### SOURCE MATERIAL
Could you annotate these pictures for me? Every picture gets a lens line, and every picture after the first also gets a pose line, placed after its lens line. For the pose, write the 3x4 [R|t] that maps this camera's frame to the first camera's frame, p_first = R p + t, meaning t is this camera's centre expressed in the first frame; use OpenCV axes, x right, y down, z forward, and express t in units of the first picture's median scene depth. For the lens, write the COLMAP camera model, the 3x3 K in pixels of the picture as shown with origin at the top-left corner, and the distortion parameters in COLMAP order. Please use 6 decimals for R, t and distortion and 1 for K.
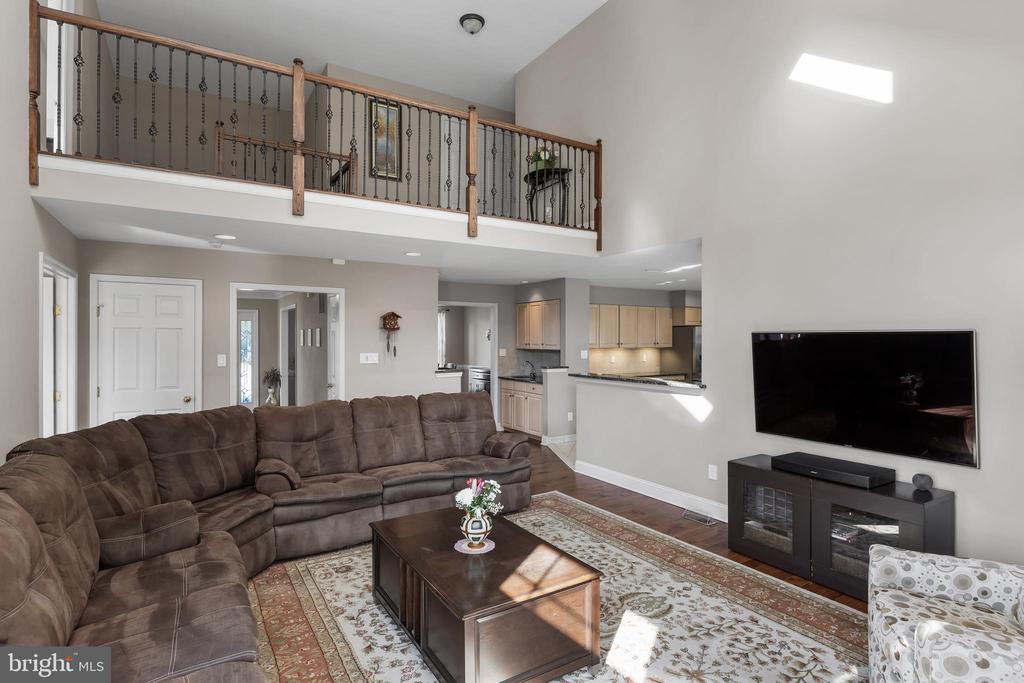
lens RADIAL K [[526.5, 0, 512.9], [0, 526.5, 344.2], [0, 0, 1]] dist [-0.027311, -0.001266]
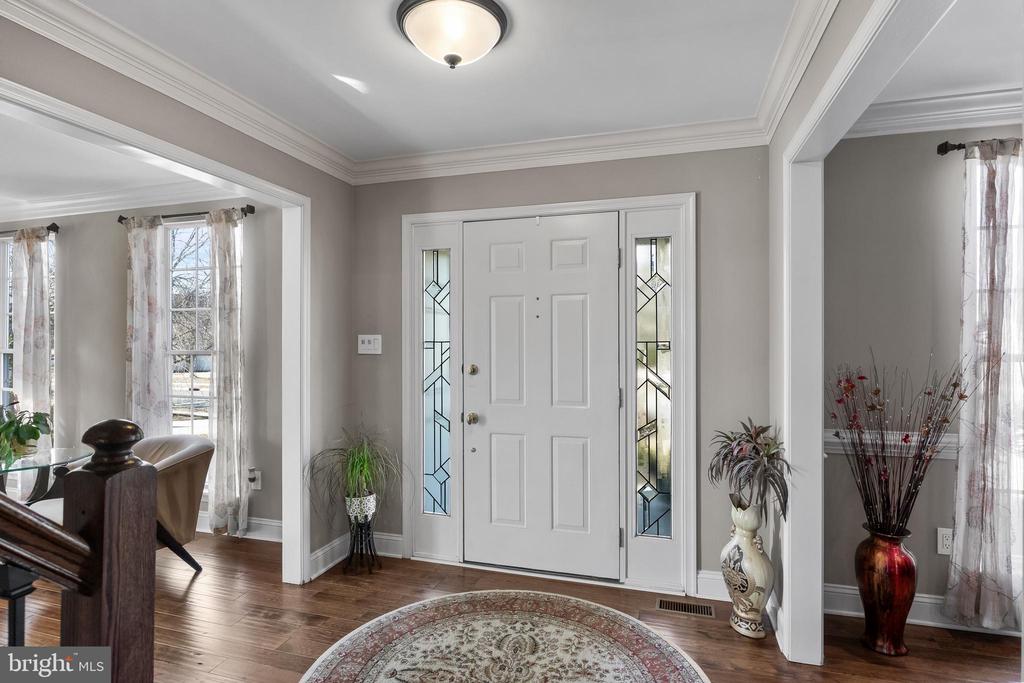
lens RADIAL K [[526.5, 0, 511.5], [0, 526.5, 336.3], [0, 0, 1]] dist [-0.027311, -0.001266]
pose [[0.660465, 0.007474, -0.750820, -0.353637], [-0.004097, 0.999971, 0.006351, 0.004971], [0.750846, -0.001118, 0.660477, 0.763253]]
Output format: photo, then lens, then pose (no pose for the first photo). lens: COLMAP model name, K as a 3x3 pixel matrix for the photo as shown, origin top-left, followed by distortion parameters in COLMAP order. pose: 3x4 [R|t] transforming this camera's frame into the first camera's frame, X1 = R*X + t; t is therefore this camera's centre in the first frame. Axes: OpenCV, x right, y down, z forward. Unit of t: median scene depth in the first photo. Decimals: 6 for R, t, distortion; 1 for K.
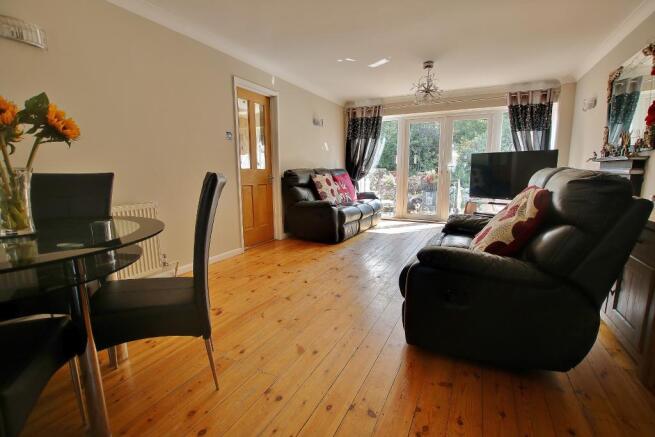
lens RADIAL K [[305.4, 0, 327.5], [0, 305.4, 218.5], [0, 0, 1]] dist [0.000911, 0.000311]
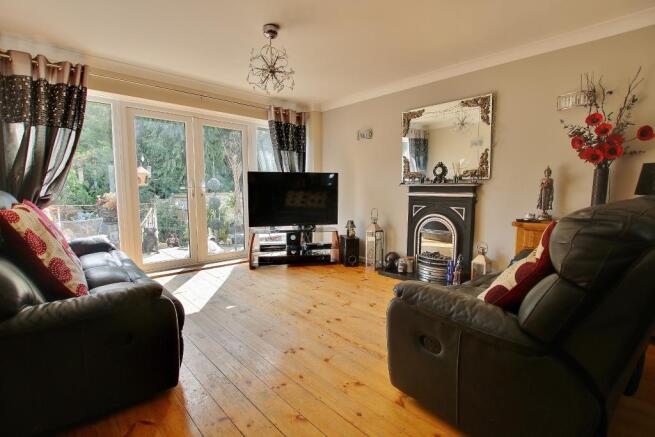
lens RADIAL K [[305.4, 0, 327.5], [0, 305.4, 218.5], [0, 0, 1]] dist [0.000911, 0.000311]
pose [[0.401423, -0.086871, 0.911764, -0.177780], [0.128564, 0.990980, 0.037816, -0.102208], [-0.906825, 0.102040, 0.408970, 0.530566]]
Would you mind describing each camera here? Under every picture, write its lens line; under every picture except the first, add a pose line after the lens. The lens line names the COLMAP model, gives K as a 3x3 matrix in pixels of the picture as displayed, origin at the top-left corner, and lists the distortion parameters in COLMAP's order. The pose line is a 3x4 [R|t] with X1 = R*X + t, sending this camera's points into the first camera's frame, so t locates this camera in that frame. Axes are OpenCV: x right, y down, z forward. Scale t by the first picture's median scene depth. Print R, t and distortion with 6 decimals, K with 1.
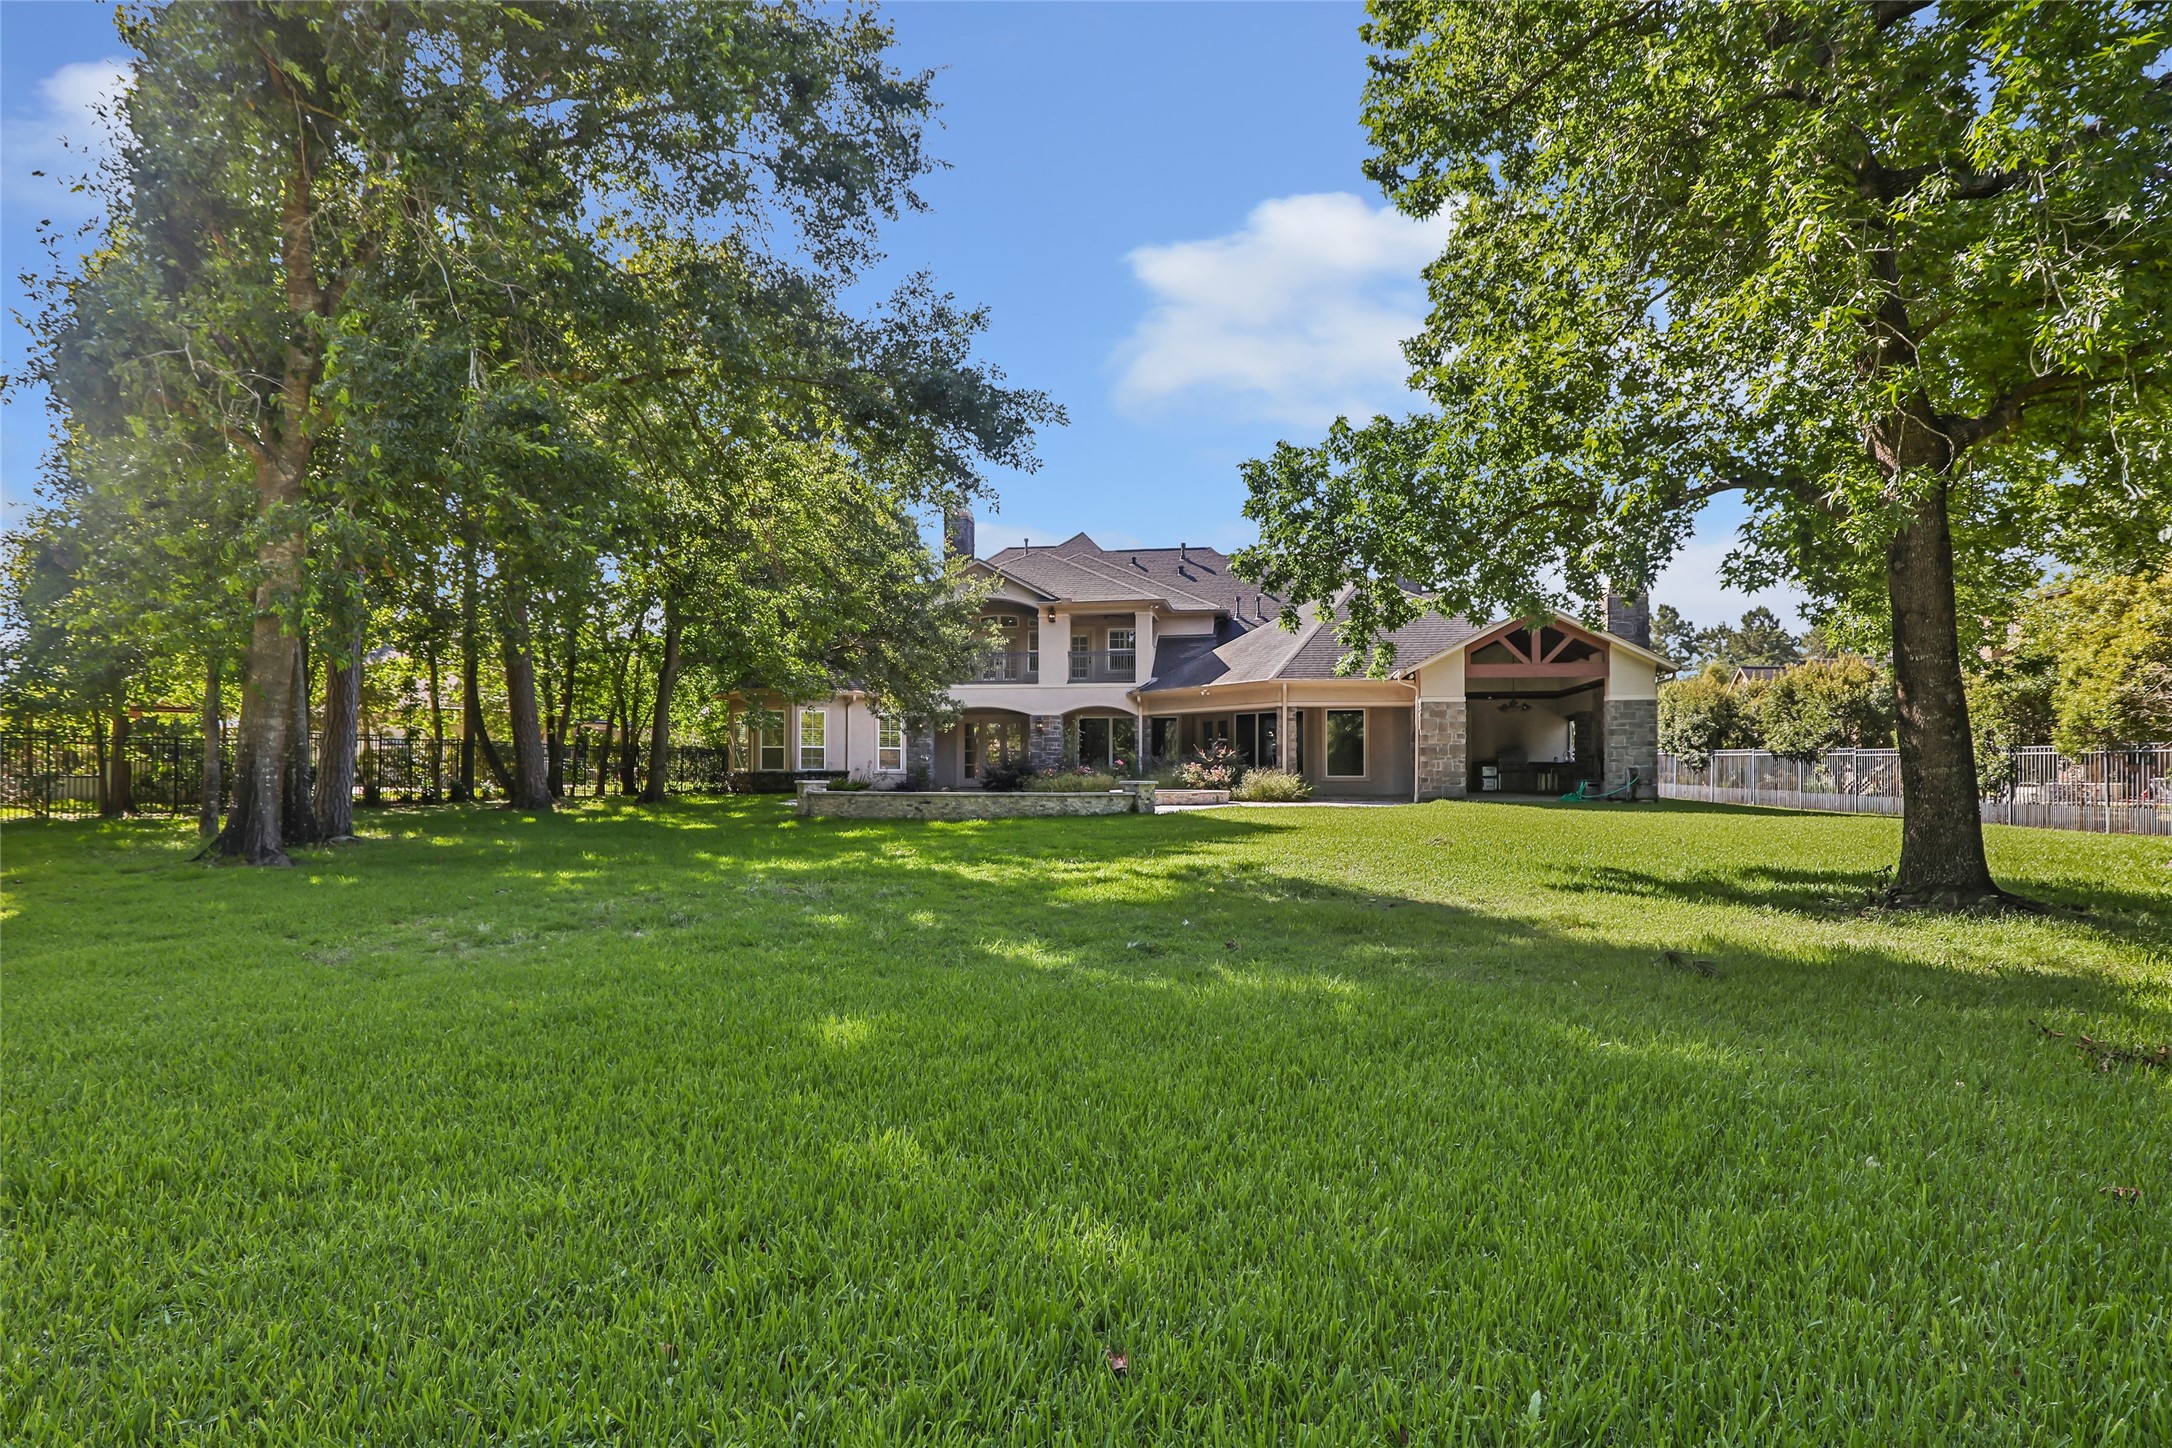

### INSTRUCTIONS FOR THE TASK
Render every line of the items above as a numbered list, leaving out blank lines and the pictures themselves.

### ANSWER SPACE
1. Could you annotate these pictures for me? Every picture gets a lens line, and every picture after the first also gets a pose line, placed after its lens line. For the pose, write the 3x4 [R|t] that maps this camera's frame to the first camera's frame, p_first = R p + t, meaning t is this camera's centre expressed in the first frame; use OpenCV axes, x right, y down, z forward, and express t in units of the first picture's median scene depth. For the lens, write the COLMAP camera model, the 3x3 K in pixels of the picture as shown with origin at the top-left corner, and the distortion parameters in COLMAP order. Please use 6 decimals for R, t and distortion and 1 for K.
2. lens RADIAL K [[526.5, 0, 512.9], [0, 526.5, 344.2], [0, 0, 1]] dist [-0.027311, -0.001266]
3. lens RADIAL K [[526.5, 0, 511.5], [0, 526.5, 336.3], [0, 0, 1]] dist [-0.027311, -0.001266]
4. pose [[0.660465, 0.007474, -0.750820, -0.353637], [-0.004097, 0.999971, 0.006351, 0.004971], [0.750846, -0.001118, 0.660477, 0.763253]]
5. Output format: photo, then lens, then pose (no pose for the first photo). lens: COLMAP model name, K as a 3x3 pixel matrix for the photo as shown, origin top-left, followed by distortion parameters in COLMAP order. pose: 3x4 [R|t] transforming this camera's frame into the first camera's frame, X1 = R*X + t; t is therefore this camera's centre in the first frame. Axes: OpenCV, x right, y down, z forward. Unit of t: median scene depth in the first photo. Decimals: 6 for R, t, distortion; 1 for K.
6. lens RADIAL K [[305.4, 0, 327.5], [0, 305.4, 218.5], [0, 0, 1]] dist [0.000911, 0.000311]
7. lens RADIAL K [[305.4, 0, 327.5], [0, 305.4, 218.5], [0, 0, 1]] dist [0.000911, 0.000311]
8. pose [[0.401423, -0.086871, 0.911764, -0.177780], [0.128564, 0.990980, 0.037816, -0.102208], [-0.906825, 0.102040, 0.408970, 0.530566]]
9. Would you mind describing each camera here? Under every picture, write its lens line; under every picture except the first, add a pose line after the lens. The lens line names the COLMAP model, gives K as a 3x3 matrix in pixels of the picture as displayed, origin at the top-left corner, and lists the distortion parameters in COLMAP's order. The pose line is a 3x4 [R|t] with X1 = R*X + t, sending this camera's points into the first camera's frame, so t locates this camera in that frame. Axes are OpenCV: x right, y down, z forward. Scale t by the first picture's median scene depth. Print R, t and distortion with 6 decimals, K with 1.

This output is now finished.